Some paths aren’t so much about the destination as they are about the path itself.
|Judy White/Gardenphotos.com photo|
This path isn’t even meant to be a path.
|Victoria Vasilieve photo|
Obviously I have a thing for paths, but I think my favorite of all paths are those over water. What could possibly be more fun?
Apartment Therapy photo
What does your perfect garden path look like?
Thanks for following me on instagram! I love garden paths as well! I love the one with the river rocks, and the one with the mosses…..nice selections!(just followed you on pinterest too!
I'll follow you down any one of these garden paths, Erin. Thanks for the inspiration.
We have a flagstone path that runs from the sidewalk up to the front of the house, curving a bit at the top. This will be my second full summer in the house and I'm planning on softening the edges of it by creating a garden that hugs each side of the curve. I'm thinking boxwood for a bit of an edging with hostas and some groundovers behind.
what a great collection of images. The muscari path/river is always such a breathtaking scene.

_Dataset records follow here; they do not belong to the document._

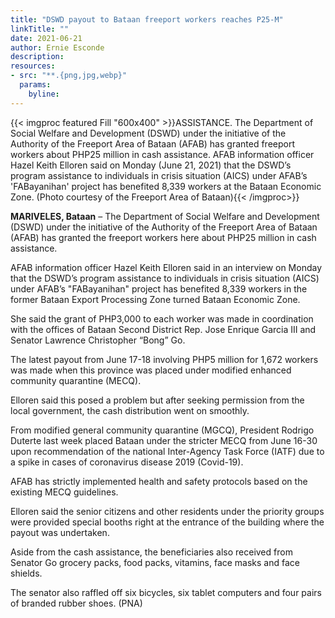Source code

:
 ```yaml
---
title: "DSWD payout to Bataan freeport workers reaches P25-M"
linkTitle: ""
date: 2021-06-21
author: Ernie Esconde
description:
resources:
- src: "**.{png,jpg,webp}"
  params:
    byline: 
---
```

{{< imgproc featured Fill "600x400" >}}ASSISTANCE. The Department of Social Welfare and Development (DSWD) under the initiative of the Authority of the Freeport Area of Bataan (AFAB) has granted freeport workers about PHP25 million in cash assistance. AFAB information officer Hazel Keith Elloren said on Monday (June 21, 2021) that the DSWD’s program assistance to individuals in crisis situation (AICS) under AFAB’s 'FABayanihan' project has benefited 8,339 workers at the Bataan Economic Zone. (Photo courtesy of the Freeport Area of Bataan){{< /imgproc>}}

**MARIVELES, Bataan** – The Department of Social Welfare and Development (DSWD) under the initiative of the Authority of the Freeport Area of Bataan (AFAB) has granted the freeport workers here about PHP25 million in cash assistance.

AFAB information officer Hazel Keith Elloren said in an interview on Monday that the DSWD’s program assistance to individuals in crisis situation (AICS) under AFAB’s "FABayanihan" project has benefited 8,339 workers in the former Bataan Export Processing Zone turned Bataan Economic Zone.

She said the grant of PHP3,000 to each worker was made in coordination with the offices of Bataan Second District Rep. Jose Enrique Garcia III and Senator Lawrence Christopher “Bong” Go.

The latest payout from June 17-18 involving PHP5 million for 1,672 workers was made when this province was placed under modified enhanced community quarantine (MECQ).

Elloren said this posed a problem but after seeking permission from the local government, the cash distribution went on smoothly.

From modified general community quarantine (MGCQ), President Rodrigo Duterte last week placed Bataan under the stricter MECQ from June 16-30 upon recommendation of the national Inter-Agency Task Force (IATF) due to a spike in cases of coronavirus disease 2019 (Covid-19).

AFAB has strictly implemented health and safety protocols based on the existing MECQ guidelines.

Elloren said the senior citizens and other residents under the priority groups were provided special booths right at the entrance of the building where the payout was undertaken.

Aside from the cash assistance, the beneficiaries also received from Senator Go grocery packs, food packs, vitamins, face masks and face shields.

The senator also raffled off six bicycles, six tablet computers and four pairs of branded rubber shoes. (PNA)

Thank you for the path ideas,I have a load of Re-claimed hand made bricks from an old estate.Could not let them be thrown away.will send a pic. Richard of Norfolk. UK
I loved looking through the path photos. I am currently making a path through my bottom garden, using re-cycled post rails, and relocated volcanic rocks. Hard work but sooo rewarding at the end of each day, when I look back at what I have achieved. Not sure whether to leave the path in dirt or to cover it something. Any ideas?
Some beautiful examples. I am linking to you in a post of my own on paths. 🙂
Beautiful, and inviting. Thank yoi
Duży szacunek dla ludzi, którzy potrafią,tak pięknie dbać o ogrody.
Absolutely love your website. I am looking forward to all your good ideas to come.
Hi Erin. I’ m new to your blog having just discovered you within the past few weeks. Love your videos and am anxious for Spring. In the meantime I’ll just have to take my inspiration from you and your garden. Thank you for your informative and entertaining videos.
waw your garden are so beautiful
Just looking at the pictures made m feel lighter and happy! Thanks
Beautiful! I adore garden paths, too! I have been gathering rocks for years for several projects…my husband thinks I’m crazy! 😀
Great article! Paths are often overlooked as a landscape feature, but they’re a neat way of adding a new dimension to the landscape and opening up new creative possibilities.
Love, love, love the wooden stump path! We are redoing our backyard and we told our landscape architect we want a path through our garden. I will definitely be referring back to this post.
I love winding walkways, preferably with greenery and flowering plants spilling over the edges. Is there a gravel/rock you would recommend that is easy on your bare feet (nobody around here bothers to put on shoes before flying out the door) if you don’t want to use stepping stones or pavers in conjunction with the gravel. Another issue I’ve had is the landscape crew, while blowing leaves off the walkways, blow half the gravel/rock along with the leaves into the flower beds. Drives me nuts! I’ve added some higher borders in some areas which has helped. Thanks.
You have an impeccable eye, as seen in this collection of marvelous pathways. It truly is the journey here that is important – not the destination.